▸ **Consigne**: Retranscrivez à l'identique, s'il vous plaît, les lignes de tous les enregistrements. Omettez les images dans votre réponse.

▸ **Entrées issues d'une collection**:
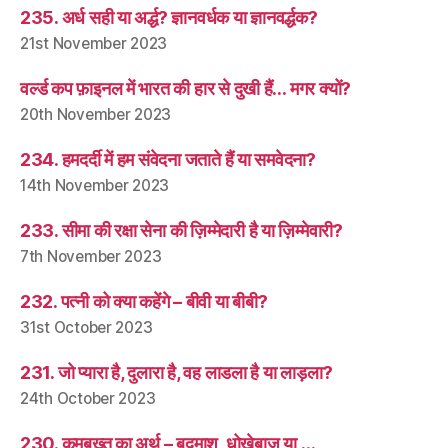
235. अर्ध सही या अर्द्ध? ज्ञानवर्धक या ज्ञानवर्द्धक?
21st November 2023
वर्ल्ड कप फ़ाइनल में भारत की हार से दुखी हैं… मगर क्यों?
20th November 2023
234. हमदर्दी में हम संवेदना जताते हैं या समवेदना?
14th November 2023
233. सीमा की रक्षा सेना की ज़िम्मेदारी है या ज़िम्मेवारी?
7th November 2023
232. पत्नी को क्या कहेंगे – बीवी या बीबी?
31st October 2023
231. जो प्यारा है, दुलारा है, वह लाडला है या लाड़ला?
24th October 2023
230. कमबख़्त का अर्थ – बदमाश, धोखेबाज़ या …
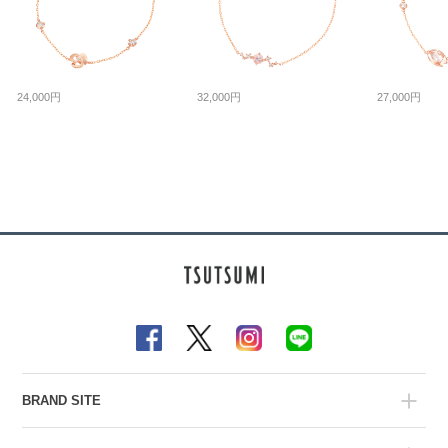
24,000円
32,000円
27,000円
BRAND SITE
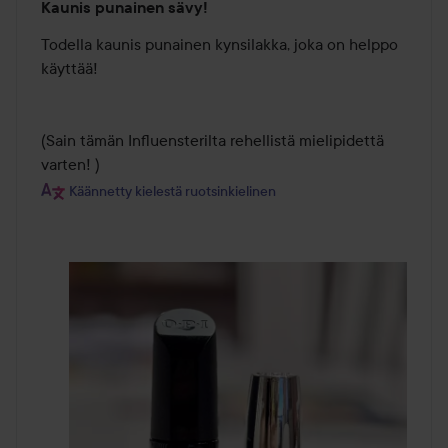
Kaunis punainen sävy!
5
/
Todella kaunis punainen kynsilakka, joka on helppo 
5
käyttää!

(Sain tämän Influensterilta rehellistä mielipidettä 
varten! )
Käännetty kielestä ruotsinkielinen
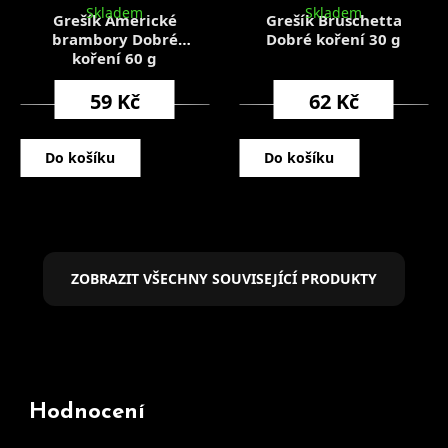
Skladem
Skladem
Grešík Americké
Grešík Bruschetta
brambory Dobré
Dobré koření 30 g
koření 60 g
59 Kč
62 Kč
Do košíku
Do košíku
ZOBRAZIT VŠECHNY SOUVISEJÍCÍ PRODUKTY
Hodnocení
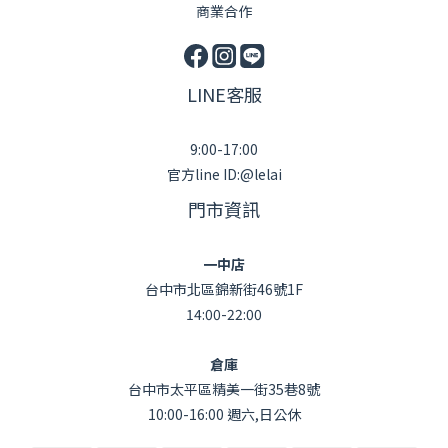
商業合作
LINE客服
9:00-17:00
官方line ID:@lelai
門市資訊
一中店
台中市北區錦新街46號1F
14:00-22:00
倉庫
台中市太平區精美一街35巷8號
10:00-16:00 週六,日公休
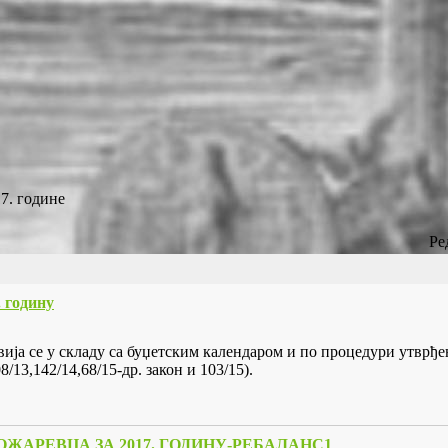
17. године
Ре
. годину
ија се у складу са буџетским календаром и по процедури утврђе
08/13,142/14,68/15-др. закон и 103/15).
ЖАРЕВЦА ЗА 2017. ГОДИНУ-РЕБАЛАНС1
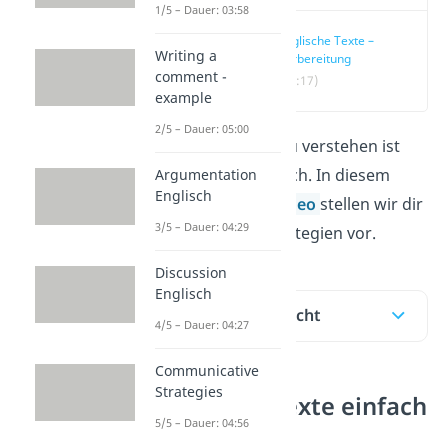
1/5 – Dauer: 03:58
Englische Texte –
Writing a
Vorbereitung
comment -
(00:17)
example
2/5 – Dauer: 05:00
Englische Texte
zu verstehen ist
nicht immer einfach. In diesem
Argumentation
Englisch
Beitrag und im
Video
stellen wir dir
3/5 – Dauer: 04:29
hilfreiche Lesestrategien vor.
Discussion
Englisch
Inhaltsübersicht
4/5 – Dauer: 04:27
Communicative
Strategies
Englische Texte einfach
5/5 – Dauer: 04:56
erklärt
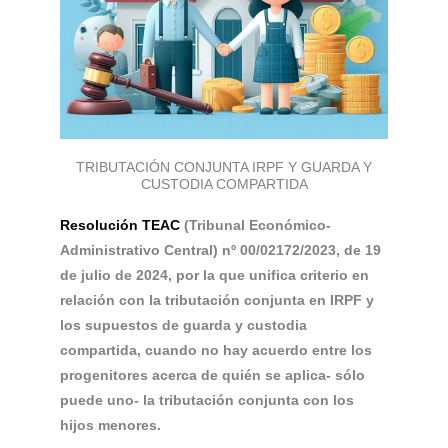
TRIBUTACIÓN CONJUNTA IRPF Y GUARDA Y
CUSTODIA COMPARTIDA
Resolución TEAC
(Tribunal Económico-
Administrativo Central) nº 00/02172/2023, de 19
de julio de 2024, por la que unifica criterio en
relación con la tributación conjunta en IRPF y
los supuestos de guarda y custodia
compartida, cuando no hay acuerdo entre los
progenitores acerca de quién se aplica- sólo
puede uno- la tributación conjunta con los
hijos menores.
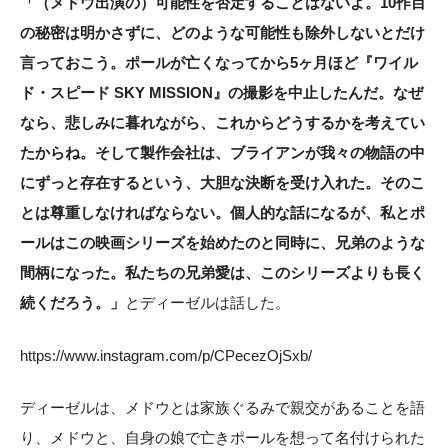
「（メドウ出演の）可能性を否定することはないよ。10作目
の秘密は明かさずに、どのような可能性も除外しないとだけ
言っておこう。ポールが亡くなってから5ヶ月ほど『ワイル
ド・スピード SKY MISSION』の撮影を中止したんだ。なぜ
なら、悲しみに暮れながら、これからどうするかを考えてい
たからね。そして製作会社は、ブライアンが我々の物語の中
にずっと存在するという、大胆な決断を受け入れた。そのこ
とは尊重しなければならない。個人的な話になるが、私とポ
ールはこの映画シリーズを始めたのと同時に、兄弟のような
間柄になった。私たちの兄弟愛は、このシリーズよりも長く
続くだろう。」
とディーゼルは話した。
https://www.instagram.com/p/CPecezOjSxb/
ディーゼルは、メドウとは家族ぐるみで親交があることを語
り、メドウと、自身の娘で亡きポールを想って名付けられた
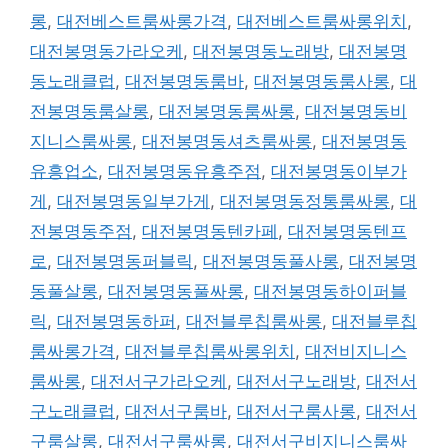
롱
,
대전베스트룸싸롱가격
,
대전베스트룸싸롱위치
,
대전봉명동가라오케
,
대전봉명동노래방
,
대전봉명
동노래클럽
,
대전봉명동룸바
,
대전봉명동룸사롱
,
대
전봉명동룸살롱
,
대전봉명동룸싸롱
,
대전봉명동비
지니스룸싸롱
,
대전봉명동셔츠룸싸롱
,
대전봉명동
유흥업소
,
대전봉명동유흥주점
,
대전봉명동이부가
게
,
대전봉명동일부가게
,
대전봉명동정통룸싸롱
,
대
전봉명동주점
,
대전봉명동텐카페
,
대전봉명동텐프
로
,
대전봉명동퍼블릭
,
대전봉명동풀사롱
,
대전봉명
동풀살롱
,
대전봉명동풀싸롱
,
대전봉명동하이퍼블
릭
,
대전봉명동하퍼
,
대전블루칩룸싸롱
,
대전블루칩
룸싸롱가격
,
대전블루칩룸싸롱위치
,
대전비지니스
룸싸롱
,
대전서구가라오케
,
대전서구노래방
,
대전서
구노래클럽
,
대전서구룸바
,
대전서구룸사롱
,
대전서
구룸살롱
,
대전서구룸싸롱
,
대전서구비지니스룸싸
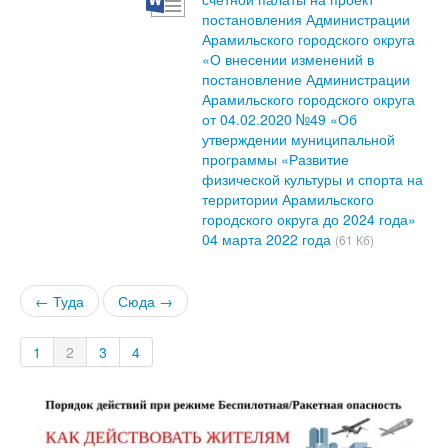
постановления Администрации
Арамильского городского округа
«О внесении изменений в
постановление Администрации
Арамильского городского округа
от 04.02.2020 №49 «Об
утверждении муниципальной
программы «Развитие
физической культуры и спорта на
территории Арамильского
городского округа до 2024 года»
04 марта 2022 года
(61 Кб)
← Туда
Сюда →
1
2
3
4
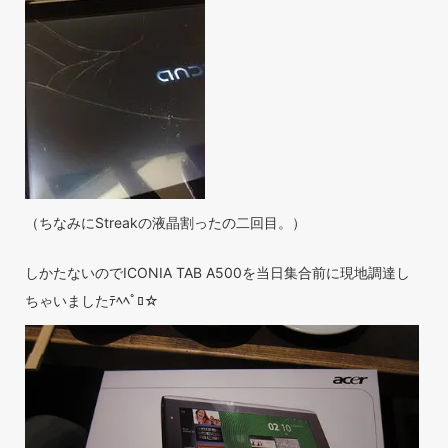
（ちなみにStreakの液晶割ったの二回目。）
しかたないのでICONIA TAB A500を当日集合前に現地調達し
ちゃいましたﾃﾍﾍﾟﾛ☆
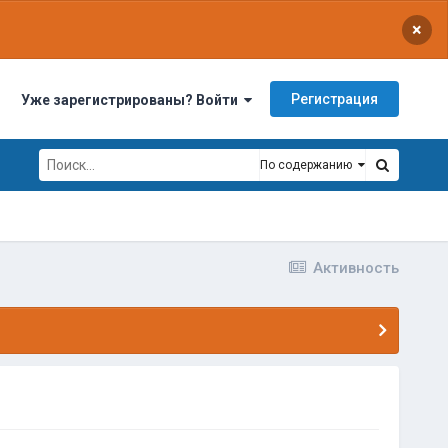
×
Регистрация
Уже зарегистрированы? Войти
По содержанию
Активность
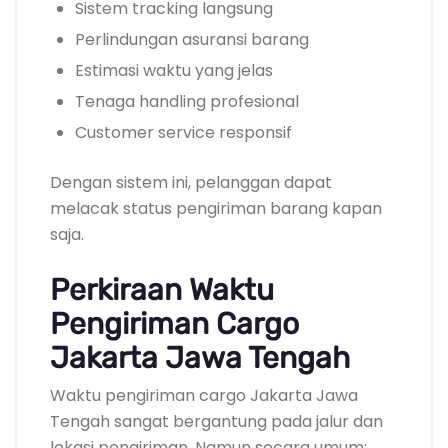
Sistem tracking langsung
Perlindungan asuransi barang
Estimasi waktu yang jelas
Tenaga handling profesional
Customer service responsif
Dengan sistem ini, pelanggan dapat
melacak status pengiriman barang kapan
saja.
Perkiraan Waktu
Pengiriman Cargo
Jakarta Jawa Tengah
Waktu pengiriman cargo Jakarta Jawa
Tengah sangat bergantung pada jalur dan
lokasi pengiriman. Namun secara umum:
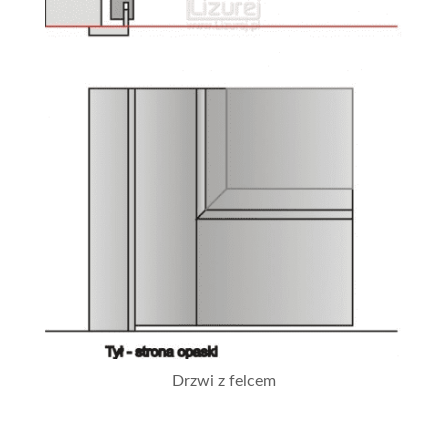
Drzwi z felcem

▸ **Résultat attendu**:
235. अर्ध सही या अर्द्ध? ज्ञानवर्धक या ज्ञानवर्द्धक?
21st November 2023
वर्ल्ड कप फ़ाइनल में भारत की हार से दुखी हैं… मगर क्यों?
20th November 2023
234. हमदर्दी में हम संवेदना जताते हैं या समवेदना?
14th November 2023
233. सीमा की रक्षा सेना की ज़िम्मेदारी है या ज़िम्मेवारी?
7th November 2023
232. पत्नी को क्या कहेंगे – बीवी या बीबी?
31st October 2023
231. जो प्यारा है, दुलारा है, वह लाडला है या लाड़ला?
24th October 2023
230. कमबख़्त का अर्थ – बदमाश, धोखेबाज़ या …
24,000円
32,000円
27,000円
BRAND SITE
Kaunis punainen sävy!
5
/
Todella kaunis punainen kynsilakka, joka on helppo 
5
käyttää!

(Sain tämän Influensterilta rehellistä mielipidettä 
varten! )
Käännetty kielestä ruotsinkielinen
Skladem
Skladem
Grešík Americké
Grešík Bruschetta
brambory Dobré
Dobré koření 30 g
koření 60 g
59 Kč
62 Kč
Do košíku
Do košíku
ZOBRAZIT VŠECHNY SOUVISEJÍCÍ PRODUKTY
Hodnocení
商業合作
LINE客服
9:00-17:00
官方line ID:@lelai
門市資訊
一中店
台中市北區錦新街46號1F
14:00-22:00
倉庫
台中市太平區精美一街35巷8號
10:00-16:00 週六,日公休
17. године
Ре
. годину
ија се у складу са буџетским календаром и по процедури утврђе
08/13,142/14,68/15-др. закон и 103/15).
ЖАРЕВЦА ЗА 2017. ГОДИНУ-РЕБАЛАНС1
1/5 – Dauer: 03:58
Englische Texte –
Writing a
Vorbereitung
comment -
(00:17)
example
2/5 – Dauer: 05:00
Englische Texte
zu verstehen ist
nicht immer einfach. In diesem
Argumentation
Englisch
Beitrag und im
Video
stellen wir dir
3/5 – Dauer: 04:29
hilfreiche Lesestrategien vor.
Discussion
Englisch
Inhaltsübersicht
4/5 – Dauer: 04:27
Communicative
Strategies
Englische Texte einfach
5/5 – Dauer: 04:56
erklärt
TRIBUTACIÓN CONJUNTA IRPF Y GUARDA Y
CUSTODIA COMPARTIDA
Resolución TEAC
(Tribunal Económico-
Administrativo Central) nº 00/02172/2023, de 19
de julio de 2024, por la que unifica criterio en
relación con la tributación conjunta en IRPF y
los supuestos de guarda y custodia
compartida, cuando no hay acuerdo entre los
progenitores acerca de quién se aplica- sólo
puede uno- la tributación conjunta con los
hijos menores.
「（メドウ出演の）可能性を否定することはないよ。10作目
の秘密は明かさずに、どのような可能性も除外しないとだけ
言っておこう。ポールが亡くなってから5ヶ月ほど『ワイル
ド・スピード SKY MISSION』の撮影を中止したんだ。なぜ
なら、悲しみに暮れながら、これからどうするかを考えてい
たからね。そして製作会社は、ブライアンが我々の物語の中
にずっと存在するという、大胆な決断を受け入れた。そのこ
とは尊重しなければならない。個人的な話になるが、私とポ
ールはこの映画シリーズを始めたのと同時に、兄弟のような
間柄になった。私たちの兄弟愛は、このシリーズよりも長く
続くだろう。」
とディーゼルは話した。
https://www.instagram.com/p/CPecezOjSxb/
ディーゼルは、メドウとは家族ぐるみで親交があることを語
り、メドウと、自身の娘で亡きポールを想って名付けられた
롱
,
대전베스트룸싸롱가격
,
대전베스트룸싸롱위치
,
대전봉명동가라오케
,
대전봉명동노래방
,
대전봉명
동노래클럽
,
대전봉명동룸바
,
대전봉명동룸사롱
,
대
전봉명동룸살롱
,
대전봉명동룸싸롱
,
대전봉명동비
지니스룸싸롱
,
대전봉명동셔츠룸싸롱
,
대전봉명동
유흥업소
,
대전봉명동유흥주점
,
대전봉명동이부가
게
,
대전봉명동일부가게
,
대전봉명동정통룸싸롱
,
대
전봉명동주점
,
대전봉명동텐카페
,
대전봉명동텐프
로
,
대전봉명동퍼블릭
,
대전봉명동풀사롱
,
대전봉명
동풀살롱
,
대전봉명동풀싸롱
,
대전봉명동하이퍼블
릭
,
대전봉명동하퍼
,
대전블루칩룸싸롱
,
대전블루칩
룸싸롱가격
,
대전블루칩룸싸롱위치
,
대전비지니스
룸싸롱
,
대전서구가라오케
,
대전서구노래방
,
대전서
구노래클럽
,
대전서구룸바
,
대전서구룸사롱
,
대전서
구룸살롱
,
대전서구룸싸롱
,
대전서구비지니스룸싸
постановления Администрации
Арамильского городского округа
«О внесении изменений в
постановление Администрации
Арамильского городского округа
от 04.02.2020 №49 «Об
утверждении муниципальной
программы «Развитие
физической культуры и спорта на
территории Арамильского
городского округа до 2024 года»
04 марта 2022 года
(61 Кб)
← Туда
Сюда →
1
2
3
4
（ちなみにStreakの液晶割ったの二回目。）
しかたないのでICONIA TAB A500を当日集合前に現地調達し
ちゃいましたﾃﾍﾍﾟﾛ☆
×
Регистрация
Уже зарегистрированы? Войти
По содержанию
Активность
Sistem tracking langsung
Perlindungan asuransi barang
Estimasi waktu yang jelas
Tenaga handling profesional
Customer service responsif
Dengan sistem ini, pelanggan dapat
melacak status pengiriman barang kapan
saja.
Perkiraan Waktu
Pengiriman Cargo
Jakarta Jawa Tengah
Waktu pengiriman cargo Jakarta Jawa
Tengah sangat bergantung pada jalur dan
lokasi pengiriman. Namun secara umum:
Drzwi z felcem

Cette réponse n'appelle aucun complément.